Start of Recorded data

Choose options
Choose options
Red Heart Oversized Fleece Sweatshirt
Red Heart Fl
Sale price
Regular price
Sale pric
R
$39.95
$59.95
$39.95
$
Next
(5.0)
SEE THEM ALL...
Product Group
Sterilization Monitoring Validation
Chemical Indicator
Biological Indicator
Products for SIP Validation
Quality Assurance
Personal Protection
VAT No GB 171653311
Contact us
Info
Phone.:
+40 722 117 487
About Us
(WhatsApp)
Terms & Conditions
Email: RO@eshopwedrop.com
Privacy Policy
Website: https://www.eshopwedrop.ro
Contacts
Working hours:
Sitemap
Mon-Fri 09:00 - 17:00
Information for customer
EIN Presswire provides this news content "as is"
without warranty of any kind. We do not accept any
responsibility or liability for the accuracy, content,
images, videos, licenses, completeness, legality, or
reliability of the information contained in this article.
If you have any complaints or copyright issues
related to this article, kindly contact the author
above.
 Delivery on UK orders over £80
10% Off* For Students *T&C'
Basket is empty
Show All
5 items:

End of Recorded data
Start of Recorded data

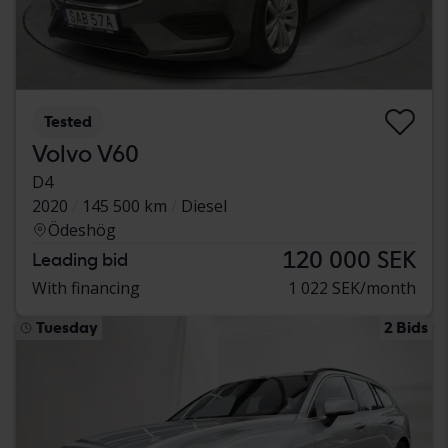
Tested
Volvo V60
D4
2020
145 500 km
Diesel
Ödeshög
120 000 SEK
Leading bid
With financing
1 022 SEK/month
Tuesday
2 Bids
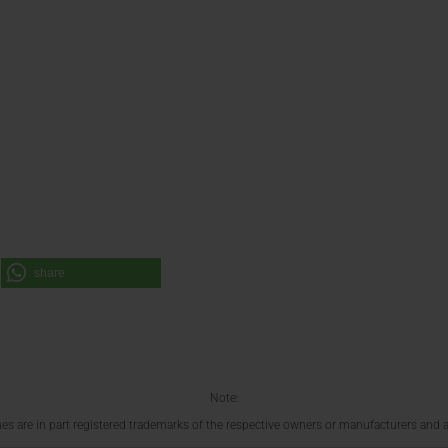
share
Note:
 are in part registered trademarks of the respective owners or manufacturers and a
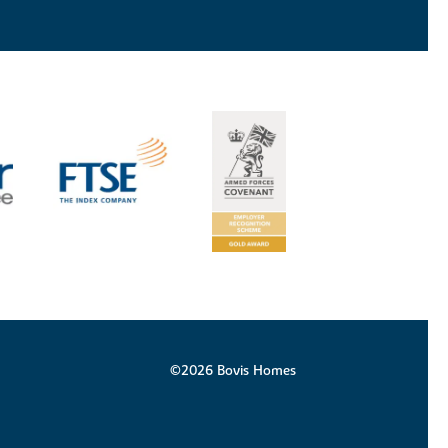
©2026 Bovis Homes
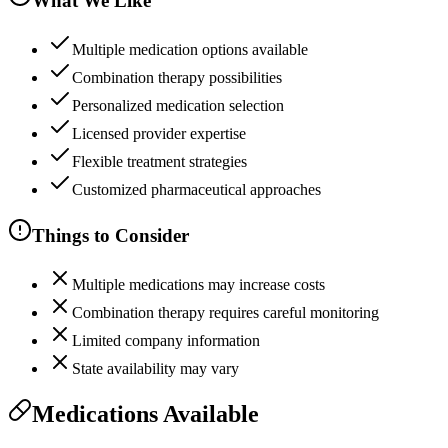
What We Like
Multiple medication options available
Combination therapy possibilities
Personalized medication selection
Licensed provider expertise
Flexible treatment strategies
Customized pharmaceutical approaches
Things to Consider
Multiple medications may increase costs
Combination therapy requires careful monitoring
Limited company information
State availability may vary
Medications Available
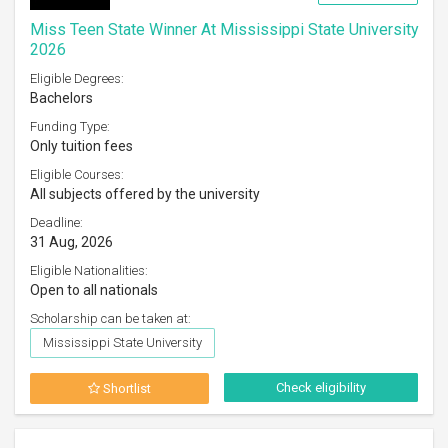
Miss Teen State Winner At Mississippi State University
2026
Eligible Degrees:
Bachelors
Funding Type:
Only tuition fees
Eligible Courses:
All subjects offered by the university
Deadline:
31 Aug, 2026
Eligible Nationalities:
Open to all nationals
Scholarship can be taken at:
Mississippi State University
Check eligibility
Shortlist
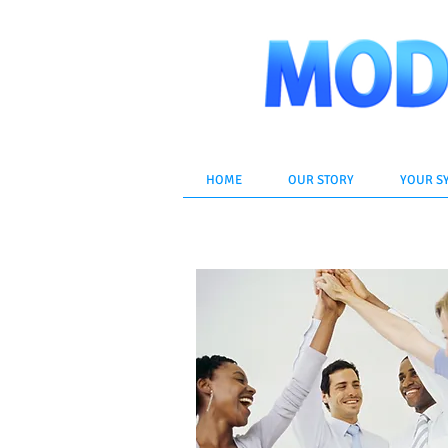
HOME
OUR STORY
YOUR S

End of Recorded data
Start of Recorded data

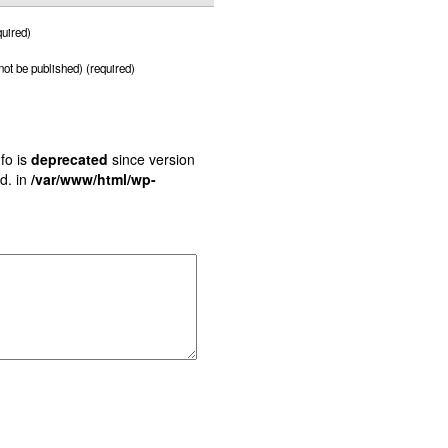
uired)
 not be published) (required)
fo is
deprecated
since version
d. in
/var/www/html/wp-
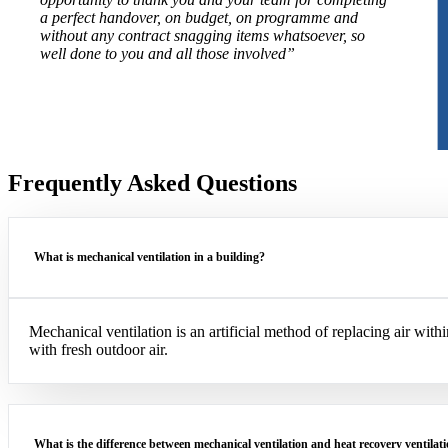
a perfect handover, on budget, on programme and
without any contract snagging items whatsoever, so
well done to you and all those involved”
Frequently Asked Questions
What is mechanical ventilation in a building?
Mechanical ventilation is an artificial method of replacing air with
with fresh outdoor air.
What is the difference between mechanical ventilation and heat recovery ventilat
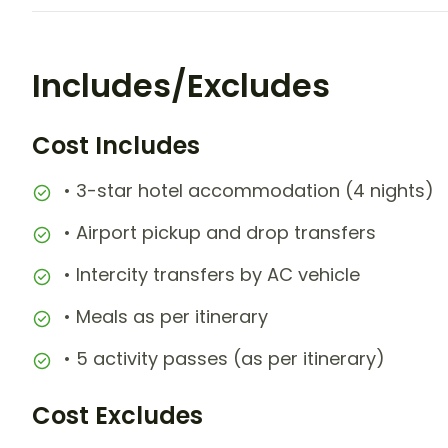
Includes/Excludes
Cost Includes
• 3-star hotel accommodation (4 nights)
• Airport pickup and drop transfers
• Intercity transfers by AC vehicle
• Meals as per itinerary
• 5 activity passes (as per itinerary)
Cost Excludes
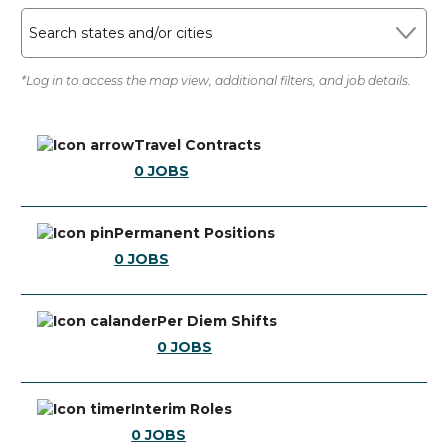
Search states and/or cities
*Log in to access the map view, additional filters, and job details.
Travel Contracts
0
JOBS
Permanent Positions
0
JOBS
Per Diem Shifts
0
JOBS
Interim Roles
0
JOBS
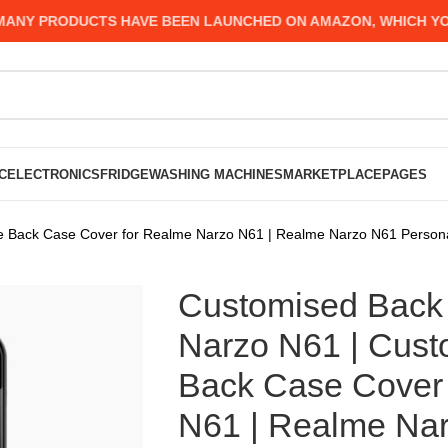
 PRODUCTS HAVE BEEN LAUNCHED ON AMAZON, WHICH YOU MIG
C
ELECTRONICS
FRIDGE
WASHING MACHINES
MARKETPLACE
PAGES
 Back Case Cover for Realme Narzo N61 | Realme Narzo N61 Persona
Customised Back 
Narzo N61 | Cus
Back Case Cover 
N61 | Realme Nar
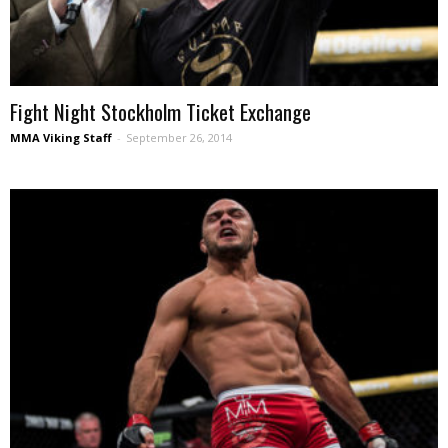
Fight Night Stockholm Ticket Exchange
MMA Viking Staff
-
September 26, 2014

End of Recorded data

With "this" as the word to match, copy each line of the records that has it.

* _Answer to the exercise_:
EIN Presswire provides this news content "as is"
reliability of the information contained in this article.
related to this article, kindly contact the author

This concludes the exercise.